Practice Random Acts of Kindness
I had lunch with a friend today and she told me something that was going on in her life that brought me to tears. I told her something that had been going on in my life that brought her to tears.
We just looked at each other across the table, both of us crying, both of us with our hand over our heart.
She and I have been meeting up, seeing each other here and there, talking this and that, while our kids have been playing together, and neither one of us knew that inside we had come face to face with the worst that could happen.
I don’t know how people hold themselves together in the face of adversity, but life has sure been teaching me how for a while now – how to hold myself together when the world is falling apart.
Could I get my A+ and diploma now, and finally graduate from this helluva school of Hard Knocks? The lesson plan for this decade has been Resilience.
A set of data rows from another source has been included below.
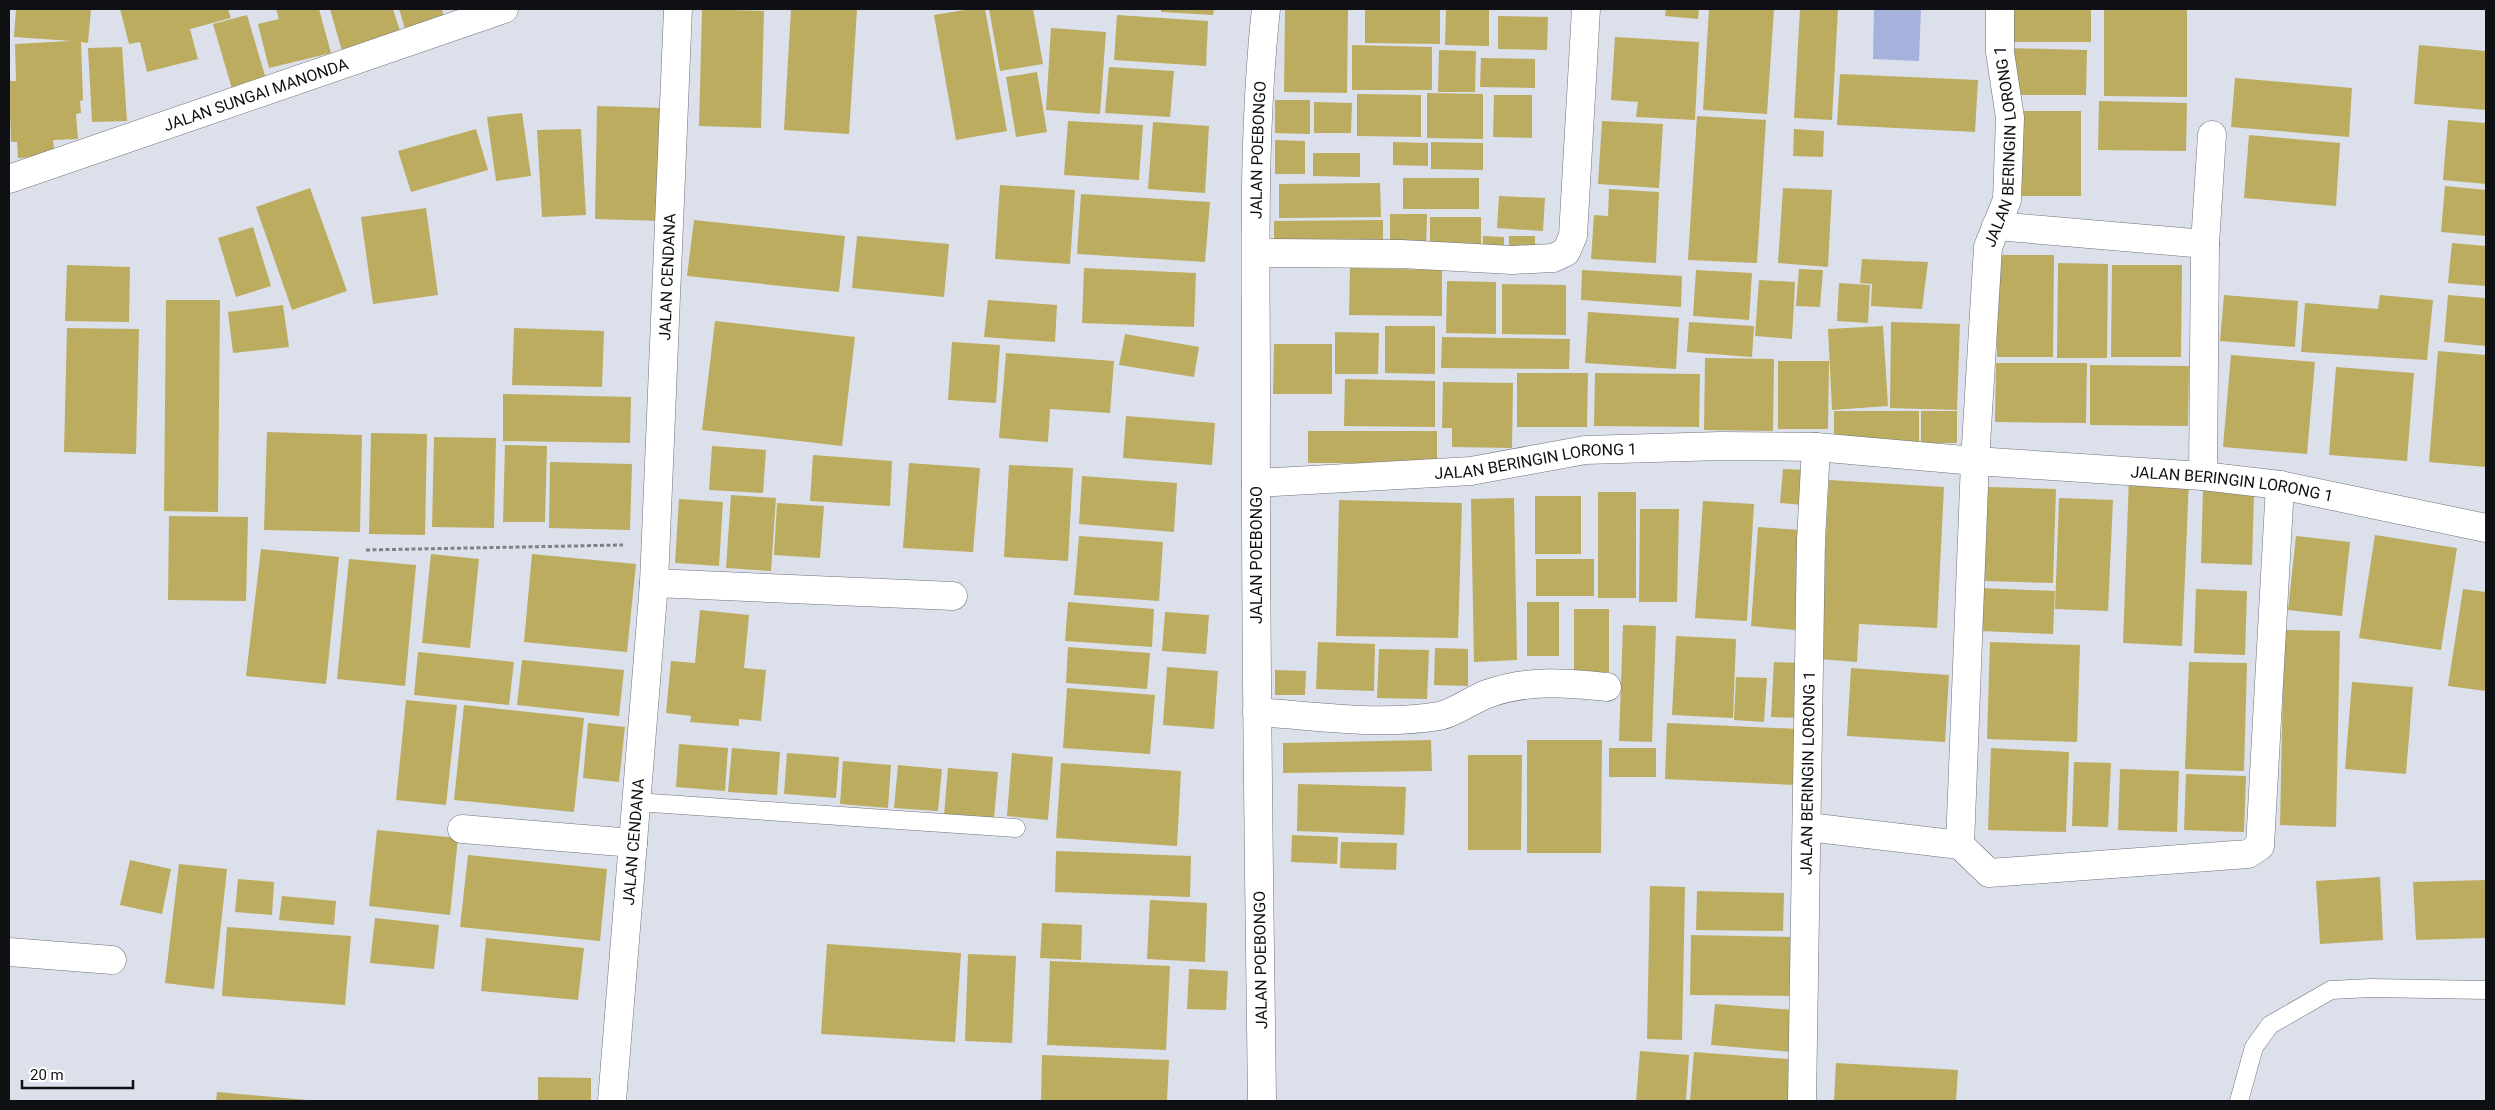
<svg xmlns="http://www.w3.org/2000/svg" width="2495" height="1110" font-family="Roboto,sans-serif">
	<rect width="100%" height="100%" fill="#dce0eb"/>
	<path fill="#a4b2dc" d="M1874,9H1921L1919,61L1873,59Z"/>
	<path fill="#bcac60" d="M16,9H91L88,43L81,42L83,100L80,101L81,113L76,114L78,139L53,140L55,156L18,158L17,142H11L9,81H16L15,44L71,41L14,37Z
		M120,9H228L231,18L190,29L198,59L147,72L140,42L129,44Z
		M276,9H319L331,53L269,68L258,24L279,19Z
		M330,9H393L401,34L342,51Z
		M399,9H442L444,19L405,29Z
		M702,9L764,11L761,128L699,126Z
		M791,9L857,10L849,134L784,130Z
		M971,9H985L1007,131L956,140L934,15Z
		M989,9H1033L1043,64L1000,71Z
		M1161,9H1214L1213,15L1161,12Z
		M1285,9H1348L1347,93L1284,92Z
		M1365,9H1440V44L1365,43Z
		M1446,9L1489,10V46L1445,45Z
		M1666,9H1699L1698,19L1665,16Z
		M1709,9H1774L1767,114L1703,110Z
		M1800,9H1838L1832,120L1794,118Z
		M2000,9H2091V42H2000Z
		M2104,9H2187V97L2104,96Z
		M247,15L266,79L232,89L213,24Z
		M1117,15L1208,21L1206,66L1114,60Z
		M1498,16L1548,17L1547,50L1498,49Z
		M1051,28L1106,32L1100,114L1046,110Z
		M1615,37L1699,42L1695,120L1636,117L1638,102L1611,100Z
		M1352,45L1432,47V90H1352Z
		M2419,45L2486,51V110L2414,104Z
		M122,47L127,121L92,122L88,48Z
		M2008,48L2087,50L2086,95H2008Z
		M1439,50L1476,51L1475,92H1438Z
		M1481,58L1535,59V88L1480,87Z
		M1109,67L1174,71L1170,117L1105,113Z
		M1037,72L1047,132L1016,137L1006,77Z
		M1840,74L1978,80L1975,132L1837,125Z
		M2235,78L2352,88L2349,137L2231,127Z
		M1427,93L1483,94V139L1427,138Z
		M1357,94L1421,95V137L1357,136Z
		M1494,95H1532V138L1493,137Z
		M1275,100H1310V134L1275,133Z
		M2099,101L2187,103L2186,151L2098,150Z
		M1314,102L1352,103L1351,133H1314Z
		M597,106L663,108L661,221L595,219Z
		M2017,111H2081V196H2016Z
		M522,113L531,176L496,181L487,117Z
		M1697,116L1766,120L1757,263L1688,260Z
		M2448,120L2486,123V184L2443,180Z
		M1068,121L1143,125L1139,180L1064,175Z
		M1602,121L1663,124L1659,188L1598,184Z
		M1153,122L1209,126L1205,193L1148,189Z
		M476,129L488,170L411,192L398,151Z
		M581,129L586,215L542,217L537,130Z
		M1794,129L1824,131L1823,157L1793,156Z
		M2249,135L2340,143L2336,206L2244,198Z
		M1275,140L1305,141V174H1275Z
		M1393,142L1428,143V166L1393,165Z
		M1431,142L1483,143V170L1431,169Z
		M1313,153H1360V177L1313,176Z
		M1403,178H1479V209H1403Z
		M1380,183L1381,217L1279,218V184Z
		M1000,185L1075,190L1070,264L995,259Z
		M2445,186L2486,190V236L2441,232Z
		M310,188L347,291L292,310L256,207Z
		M1783,188L1832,190L1828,267L1778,263Z
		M1609,189L1659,192L1656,263L1591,259L1594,215L1608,216Z
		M1081,194L1210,202L1205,262L1077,254Z
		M1499,196L1545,198L1543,231L1497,228Z
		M426,208L438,295L373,304L361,217Z
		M1390,214H1427L1426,249H1390Z
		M1430,217H1481V253L1430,252Z
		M694,220L845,236L839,292L687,276Z
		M1383,220V252H1274V221Z
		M253,227L271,286L236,297L218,238Z
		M857,236L949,244L944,297L852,288Z
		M1483,236L1504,237V259H1482Z
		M1509,236H1535V255L1509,254Z
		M2452,243L2486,246V286L2448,283Z
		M1997,255H2054L2053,357H1997Z
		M1862,259L1928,262L1922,309L1871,306L1872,284L1860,283Z
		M2058,263L2108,264L2107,358H2057Z
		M67,265L130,267L129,322L65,321Z
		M2112,265H2182L2181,357H2111Z
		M1084,268L1196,273L1194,327L1082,323Z
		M1350,268L1442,270V316L1349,315Z
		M1799,269L1823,270L1820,307L1796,306Z
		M1582,270L1682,276L1681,307L1581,300Z
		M1696,270L1752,273L1749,320L1693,316Z
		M1759,280L1795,282L1792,339L1755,336Z
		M1447,281L1496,282V334L1446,333Z
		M1839,283L1870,285L1868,323L1837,321Z
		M1502,284L1566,285V335L1502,334Z
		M2224,295L2298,301L2295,347L2220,341Z
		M2380,295L2433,300L2427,360L2301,352L2305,303L2378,309Z
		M2448,295L2486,298V346L2444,342Z
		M166,300H220L218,512L164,511Z
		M988,300L1057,305L1055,342L984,337Z
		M283,305L289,347L233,353L228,312Z
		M1588,312L1679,318L1676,369L1585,363Z
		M715,321L855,337L842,446L702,430Z
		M1689,322L1754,326L1752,357L1687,352Z
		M1891,322L1960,324L1957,410L1890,408Z
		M1385,326H1435V374L1385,373Z
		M1883,326L1888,406L1832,410L1828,329Z
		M67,328L139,329L136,454L64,452Z
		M514,328L604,331L602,387L512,385Z
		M1335,332L1379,333L1378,374H1335Z
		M1125,334L1199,347L1194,377L1119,365Z
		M1442,337L1570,339L1569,369L1441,368Z
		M952,342L1000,345L996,403L948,400Z
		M1274,344H1332V394H1273Z
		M2438,351L2486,355V467L2429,462Z
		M1006,353L1114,361L1110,413L1050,409L1048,442L999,438Z
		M2231,355L2315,362L2307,454L2223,447Z
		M1705,358L1774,359L1773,431L1704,430Z
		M1778,361H1829L1828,429H1778Z
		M1996,363H2087L2086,423L1995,422Z
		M2090,365L2189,366L2188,426L2090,425Z
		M2336,367L2414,373L2407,461L2329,455Z
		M1517,373H1588L1587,427H1517Z
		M1595,373L1700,374L1699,427L1594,426Z
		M1345,379L1435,381V427L1344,426Z
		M1443,382L1513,383L1512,448L1452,447V428H1442Z
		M503,394L631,397L630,443L503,441Z
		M1834,411H1919V445H1834Z
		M1921,411H1957V443H1921Z
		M1126,416L1215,423L1212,465L1123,458Z
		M1308,431H1437V463H1308Z
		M267,432L362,435L360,532L264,530Z
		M371,433L427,434L425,535L369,534Z
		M434,437L496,438L494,528L432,527Z
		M505,445L547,446L545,522H503Z
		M712,446L766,450L763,493L709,490Z
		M813,455L892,461L890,506L810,501Z
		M550,462L632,464L630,530L549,528Z
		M909,463L980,468L973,552L903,548Z
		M1009,465L1073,468L1068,561L1004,557Z
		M1783,469L1806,470L1804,505L1780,503Z
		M1082,476L1177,483L1174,532L1079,524Z
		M2129,477L2189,479L2182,646L2123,643Z
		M1829,480L1944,487L1937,628L1859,624L1857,662L1819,659Z
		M1988,487L2056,489L2053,583L1984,581Z
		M2203,490L2254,491L2252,565L2201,563Z
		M1598,492H1636V598H1598Z
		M731,495L776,498L771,571L726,568Z
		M1535,496H1581V554H1535Z
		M1514,498L1517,660L1474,662L1471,499Z
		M2059,498L2113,500L2108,611L2055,609Z
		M679,499L723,502L719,566L675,563Z
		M1339,500L1462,503L1458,638L1336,636Z
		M1703,501L1754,504L1747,621L1695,618Z
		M777,503L824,506L820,558L774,555Z
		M1640,509H1679L1677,602H1639Z
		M169,516L248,517L246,601L168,600Z
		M1758,527L1801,530L1805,631L1751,626Z
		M2375,535L2457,548L2441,650L2359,638Z
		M1079,536L1163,542L1159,601L1074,595Z
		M2296,536L2350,542L2342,616L2288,610Z
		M261,549L339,557L326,684L246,676Z
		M431,554L479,559L470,648L422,643Z
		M532,554L636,564L627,652L524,642Z
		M349,559L416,565L405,686L337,679Z
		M1536,559H1594V596H1536Z
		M1981,588L2055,591L2053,634L1979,631Z
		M2196,589L2247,591L2245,655L2194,653Z
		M2463,589L2486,592V691L2448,686Z
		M1068,602L1154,609L1152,647L1065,641Z
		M1527,602H1559V656H1527Z
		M1574,609H1609V672H1574Z
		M700,610L749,615L744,668L766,670L761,721L739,719V726L690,722L691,716L666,713L671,661L695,663Z
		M1165,612L1209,615L1206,654L1162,651Z
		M1623,625L1656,626L1652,742L1619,741Z
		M2284,630L2340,631L2336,827L2280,825Z
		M1676,636L1736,639L1733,718L1672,715Z
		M1318,642L1375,644L1374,691L1316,689Z
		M1990,642L2080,645L2077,742L1987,739Z
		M1068,647L1150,653L1147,689L1066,683Z
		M1435,648L1468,649V686L1434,685Z
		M1379,649L1429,650L1427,699L1377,698Z
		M418,652L514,662L509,705L414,695Z
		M522,660L624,670L619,716L517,705Z
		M1774,662L1803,663L1800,718L1771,717Z
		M2189,662L2247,663L2244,771L2185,769Z
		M1167,667L1218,671L1214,729L1163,725Z
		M1851,668L1949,675L1945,742L1847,736Z
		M1275,670L1306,671L1305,695H1275Z
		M1736,677L1767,678L1764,722L1734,720Z
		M2352,682L2413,687L2406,774L2345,769Z
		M1067,688L1155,695L1150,754L1063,748Z
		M406,700L457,705L446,805L396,800Z
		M464,705L584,718L574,812L454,800Z
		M588,723L625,727L619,782L583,778Z
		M1667,723L1798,729L1796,785L1665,779Z
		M1431,740L1432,771L1283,773V743Z
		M1527,740H1602L1601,853H1527Z
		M679,744L728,748L725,791L676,787Z
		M732,748L780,752L777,795L728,792Z
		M1609,748H1656V777H1609Z
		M1991,748L2069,752L2066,832L1988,830Z
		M787,753L839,757L836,798L784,794Z
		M1012,753L1053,757L1048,820L1007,816Z
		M1468,755H1522L1521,850H1468Z
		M843,761L891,765L888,808L840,804Z
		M2074,762L2111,763L2108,827L2072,826Z
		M1061,763L1181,771L1177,846L1056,838Z
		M898,765L942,769L938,811L894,808Z
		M948,768L998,772L994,819L944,815Z
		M2120,769L2179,771L2177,832L2118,830Z
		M2186,774L2246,776L2244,832L2184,830Z
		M1298,784L1406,787L1404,835L1297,831Z
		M377,830L458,838L450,915L369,906Z
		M1292,835L1338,837L1337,864L1291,862Z
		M1341,842L1397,843L1396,870L1340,868Z
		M1056,851L1191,856L1190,897L1055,892Z
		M468,855L607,869L600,941L460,927Z
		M130,860L171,869L162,914L120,905Z
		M179,864L227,869L214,989L165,983Z
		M2380,877L2383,940L2320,944L2316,881Z
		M238,879L274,882L272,915L235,912Z
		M2486,880V938L2416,940L2413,882Z
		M1650,886L1685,887L1682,1040L1647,1039Z
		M1697,891L1784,893L1783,931L1696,930Z
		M282,896L336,901L334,925L279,920Z
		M1150,900L1207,903L1205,962L1147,959Z
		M375,918L439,925L434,969L370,963Z
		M1042,923L1082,925L1081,960L1040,958Z
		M227,927L351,936L345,1005L222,996Z
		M1691,935L1795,937L1793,996L1690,995Z
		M486,938L584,948L578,1000L481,991Z
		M827,944L961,953L955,1042L821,1034Z
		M968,954L1016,956L1012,1043L965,1041Z
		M1050,961L1170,966L1166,1050L1047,1045Z
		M1189,969L1228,971L1226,1010L1187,1009Z
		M1715,1004L1795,1010L1792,1052L1711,1045Z
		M1640,1051L1689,1055L1686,1101H1636Z
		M1694,1052L1800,1060L1797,1101H1690Z
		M1042,1055L1169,1060L1167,1101H1041Z
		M1836,1063L1958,1070L1956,1101H1834Z
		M538,1077L591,1078V1101H538Z
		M217,1092L307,1100V1101H216Z"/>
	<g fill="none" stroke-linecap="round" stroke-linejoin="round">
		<g stroke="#6e727c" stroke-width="19">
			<path id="lane" d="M636,802L1016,828
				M2239,1101L2254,1047L2270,1025L2331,990L2371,988L2486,990"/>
		</g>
		<g stroke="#6e727c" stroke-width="29">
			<g id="street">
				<path d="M1996,226L2205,244"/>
				<path d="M1256,253L1401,254L1512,260L1553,258L1566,252L1573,236L1586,9"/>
				<path d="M2203,476L2205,244L2212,135"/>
				<path id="s1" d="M1256,483L1471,471L1585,450L1721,446L1816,447L1975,461L2203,476L2280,485L2486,528"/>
				<path d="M654,583L953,596"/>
				<path d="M1257,712C1317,716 1380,726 1439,716C1453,714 1473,699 1487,694C1528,679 1564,683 1607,687"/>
				<path d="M1808,827L1960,845L1989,873L2248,854L2260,846L2280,485"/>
				<path d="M462,829L633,843"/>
				<path id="s2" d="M1960,845L1975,461L1988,247L2007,200L2010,118L2000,52V9"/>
				<path d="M9,952L112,960"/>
				<path id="s3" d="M612,1101L654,583L678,9"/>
				<path id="s4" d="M1802,1101L1811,540L1816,447"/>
			</g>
		</g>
		<g stroke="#6e727c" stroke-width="29">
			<g id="secondary">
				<path id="s5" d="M9,179L504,9"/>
				<path id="s6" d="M1262,1101C1259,867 1255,633 1256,398C1256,269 1252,137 1266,9"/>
			</g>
		</g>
		<path stroke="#7e8088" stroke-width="3" stroke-dasharray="4 2.5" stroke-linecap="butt" d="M366,550L623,545"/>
		<use href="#lane" stroke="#fff" stroke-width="18"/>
		<use href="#street" stroke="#fff" stroke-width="28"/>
		<use href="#secondary" stroke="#fff" stroke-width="28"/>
	</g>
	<g text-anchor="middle" stroke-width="5" stroke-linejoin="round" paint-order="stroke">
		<g font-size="16" fill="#0f1014" stroke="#fff">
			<text dy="6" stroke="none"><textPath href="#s5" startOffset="261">JALAN SUNGAI MANONDA</textPath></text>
			<text dy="6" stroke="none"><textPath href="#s2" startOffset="702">JALAN BERINGIN LORONG 1</textPath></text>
			<text dy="6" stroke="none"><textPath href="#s6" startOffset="951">JALAN POEBONGO</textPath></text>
			<text dy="6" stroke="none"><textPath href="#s3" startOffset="826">JALAN CENDANA</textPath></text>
			<text dy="6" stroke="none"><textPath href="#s1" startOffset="281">JALAN BERINGIN LORONG 1</textPath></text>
			<text dy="6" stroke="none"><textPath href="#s1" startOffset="980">JALAN BERINGIN LORONG 1</textPath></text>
			<text transform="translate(1256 555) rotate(-90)" y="6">JALAN POEBONGO</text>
			<text dy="6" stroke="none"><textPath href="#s4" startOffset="328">JALAN BERINGIN LORONG 1</textPath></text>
			<text dy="6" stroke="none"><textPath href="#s3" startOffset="260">JALAN CENDANA</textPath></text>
			<text transform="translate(1260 960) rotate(-91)" y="6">JALAN POEBONGO</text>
		</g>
	</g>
	<rect width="2495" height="1110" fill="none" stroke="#0f1014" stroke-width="20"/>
	<path d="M22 1080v8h111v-8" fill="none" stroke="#0f1014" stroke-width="2.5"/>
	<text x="30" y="1080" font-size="15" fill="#0f1014" stroke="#ffffff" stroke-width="4" paint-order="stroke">20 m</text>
</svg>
That is Resilience 101, 102 and 202, 302, and upwards to 1002. I have become an expert in how to pick up the pieces and go on.
When I was in San Miguel de Allende I went to see The Treasures of the Sierra Madre – at the end, Walter Huston laughs at their bad luck and Tim Holt looks at him in disbelief and says:
You know, the worst ain’t so bad when it finally happens. Not half as bad as you figure it will be before it’s happened. I’m no worse off than I was . . . .
Remember that we are all living quiet lives of desperation as Hemingway said many years ago. So let’s all try to practice random acts of kindness to lift up all these weary souls and walking wounded who are around us.